§ **SET EXERCISE 1**:
Answer these questions from the GMAC Rx pacing thread:
(a) What value is rx-usecs set to on eth0?
(b) Which TI SDK version does the Linux image use?
(c) What three gaps appear between the IRQ/86 interrupts?
§ **SET EXERCISE 2**: Please carry the GMAC Rx pacing thread forward from its final sentence.

This thread has been locked.

If you have a related question, please click the "Ask a related question" button in the top right corner. The newly created question will be automatically linked to this question.

AM5748: GMAC Rx pacing algorithm

Part Number: AM5748

Hello All,

I did some measurements with the RX pacing on the GMAC eth0 interface.

As input (rx data) we have two 2.4kHz streams and one 1.2kHz stream.

That means we receive in a 1ms time frame between 5 and 7 packets.

Rx pacing is set to 500us:

root@cpm:~# ethtool -c eth0

Coalesce parameters for eth0:

Adaptive RX: off  TX: off

stats-block-usecs: 0

sample-interval: 0

pkt-rate-low: 0

pkt-rate-high: 0

 

rx-usecs: 500

rx-frames: 0

rx-usecs-irq: 0

rx-frames-irq: 0

 

tx-usecs: 0

tx-frames: 0

tx-usecs-irq: 0

tx-frames-irq: 0

 

rx-usecs-low: 0

rx-frame-low: 0

tx-usecs-low: 0

tx-frame-low: 0

 

rx-usecs-high: 0

rx-frame-high: 0

tx-usecs-high: 0

tx-frame-high: 0

  

I did a measurement with LTTNG. On the Trace Compass Resource diagram screenshot I added the time between the eth0 interrupts (IRQ/86, numbers are in us).

Could you explain why we see this three different gaps between the IRQ/86 interrupts (200us, 400us and 1000us)?

It seems that we have a dynamic setting of the Rx pacing during run time, even though I have set the pacing to 500.

Could you explain more in detail the algorithm which is used.

Best regards,

Andreas

  • Hello Andreas,

    I'm sorry, our expert in this area is out this week and will not be able to reply until early next week. I apologize for the delay.

  • Hi early next week is over and we have not yet a response or explanation to the topic we have reported.

    Stephan

  • Hi,

    We apologize for the delay, this question requires us to involve other teams. Which TI SDK version are you using? Also are you using the RT or non RT version of the kernel.

    Best Regards,

    Schuyler 

  • Hello,

    The Linux image we are using is the TI SDK 5.3.

    We are using the RT Patch.

    Best Regards

    Stephan

  • Hi,

    The reason for the different gaps that you are seeing is that with the CPSW driver NAPI scheduling (polling) is being used to schedule RX processing. There are two different methods to schedule RX packet processing, interrupt based and NAPI scheduling. 

    When using the NAPI scheduler the interrupts do not directly trigger RX processing. The NAPI scheduler will do some interrupt pacing on its own as it is designed to increase throughput and reduce overhead at the cost of packet processing latency.  So using interrupt pacing while using NAPI is kind of a conflict in some respects as both approaches are trying to achieve the same result of reducing Interrupt processing overhead.

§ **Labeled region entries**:
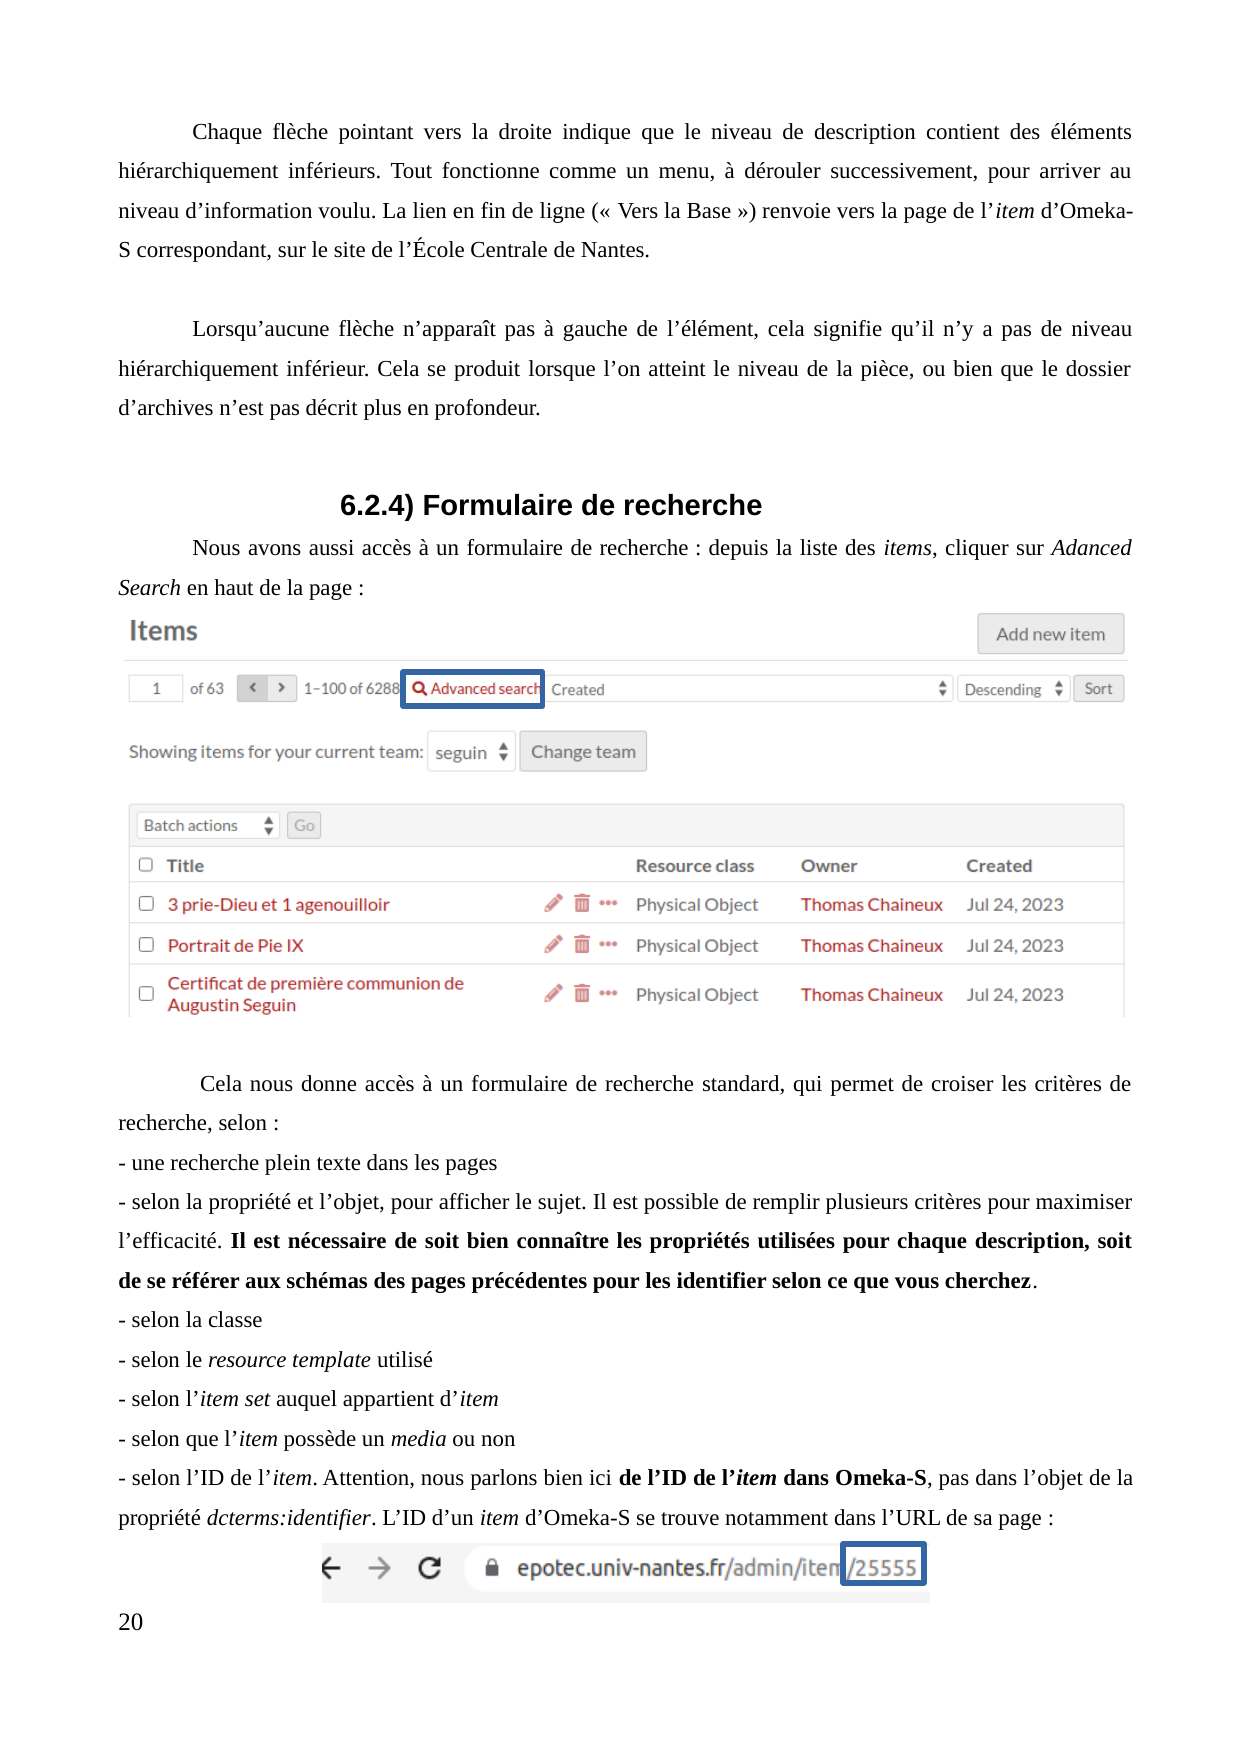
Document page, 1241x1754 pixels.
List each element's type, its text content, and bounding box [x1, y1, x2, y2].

text - selon que l’item possède un media ou non [118, 1425, 1134, 1451]
picture [846, 1547, 921, 1580]
text Chaque flèche pointant vers la droite indique que le niveau de description contient des éléments hiérarchiquement inférieurs. Tout fonctionne comme un menu, à dérouler successivement, pour arriver au niveau d’information voulu. La lien en fin de ligne (« Vers la Base ») renvoie vers la page de l’item d’Omeka-S correspondant, sur le site de l’École Centrale de Nantes. [118, 118, 1134, 263]
text - selon le resource template utilisé [118, 1346, 1134, 1372]
text - selon la classe [118, 1307, 1134, 1333]
text Lorsqu’aucune flèche n’apparaît pas à gauche de l’élément, cela signifie qu’il n’y a pas de niveau hiérarchiquement inférieur. Cela se produit lorsque l’on atteint le niveau de la pièce, ou bien que le dossier d’archives n’est pas décrit plus en profondeur. [118, 316, 1134, 421]
text - selon la propriété et l’objet, pour afficher le sujet. Il est possible de remplir plusieurs critères pour maximiser l’efficacité. Il est nécessaire de soit bien connaître les propriétés utilisées pour chaque description, soit de se référer aux schémas des pages précédentes pour les identifier selon ce que vous cherchez. [118, 1188, 1134, 1293]
text - selon l’ID de l’item. Attention, nous parlons bien ici de l’ID de l’item dans Omeka-S, pas dans l’objet de la propriété dcterms:identifier. L’ID d’un item d’Omeka-S se trouve notamment dans l’URL de sa page : [118, 1464, 1134, 1530]
text - une recherche plein texte dans les pages [118, 1149, 1134, 1175]
picture [322, 1543, 930, 1603]
subtitle 6.2.4) Formulaire de recherche [118, 488, 1134, 522]
text - selon l’item set auquel appartient d’item [118, 1386, 1134, 1412]
picture [123, 613, 1128, 1017]
text Nous avons aussi accès à un formulaire de recherche : depuis la liste des items, cliquer sur Adanced Search en haut de la page : [118, 534, 1134, 600]
text Cela nous donne accès à un formulaire de recherche standard, qui permet de croiser les critères de recherche, selon : [118, 1070, 1134, 1136]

§ **TASK RESULT 1**:
(a) 500
(b) TI SDK 5.3
(c) 200us, 400us and 1000us

§ **TASK RESULT 2**:
    Whether NAPI scheduling is used or enabling interrupt processing depends on what the application is trying to do. If the application requires high network throughput then NAPI scheduling should be used. This is what TI uses as a default and tests. If the application requires a more deterministic processing and there is a low network bandwidth requirement then interrupt processing could be used. Interrupt pacing would work better in interrupt processing mode. TI does not test this currently.

    Since you were looking at the processing time could you describe what your application or perhaps the network processing requirements? It looks like you are trying to get some determinism in packet processing. Are you leveraging anything in RT to assist with scheduling?

    Best Regards,

    Schuyler

  • Hi,

    we want to reduce the GMAC interrupt load caused by packages received.

    On the other hand we have to take care not to introduce a too high latency to the packages received.

     

    Important is that the max latency introduced by this mechanism must be predictable.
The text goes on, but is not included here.